Request:
Extend the passage on OpenSocial proxied views and OAuth tokens for third-party calls, beginning right after its last sentence.
[Start of Text excerpt]
One of the major reason for the proxied view to exist is that the
application likes to get data from third party directly from its own
hosts. For example, for an application installed on MySpace, at the
time of the generation of a proxied view, the application might want
to get Twitter status for that viewer. The application should simply
be able to call Twitter directly using the viewer's oauth credential.
But, in current OpenSocial OAuth model, it is the container who keeps
tokens not the app.

There can be many solutions for this. Here we list couple of them to
start the discussion:

1. Container as the Proxy: We will keep the current model of letting
container to do the oauth dance and store tokens. When the proxied app
need to call a 3rd party web services, it will call the container and
let the container to be the proxy for that call. In this way, the
third party can sign the request, make the call to the 3rd party web
services, then pass the returned data back to the application.
[End of Text excerpt]
[Start of Record extracts]
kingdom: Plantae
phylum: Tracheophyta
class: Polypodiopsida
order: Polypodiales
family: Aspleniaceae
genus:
[End of Record extracts]
Exercise response:
2. Container as the Signing Agent: Keep the current model of letting
container to do the oauth dance and store tokens. The proxied view
send the request to the container and ask it to sign it. The container
sign the request with the known credential and return the signature
back to the application. The application then make the web service
call to the 3rd party using the signature it got from the container.

3. Pass Credentials to the App: There are many ways to do this.
Probably SSL has to be in play here. We either let the app to come to
container to fetch the credential in a secured way, or the app can
provide a secure endpoint that the container can use to drop the
credentials.

...

Thoughts?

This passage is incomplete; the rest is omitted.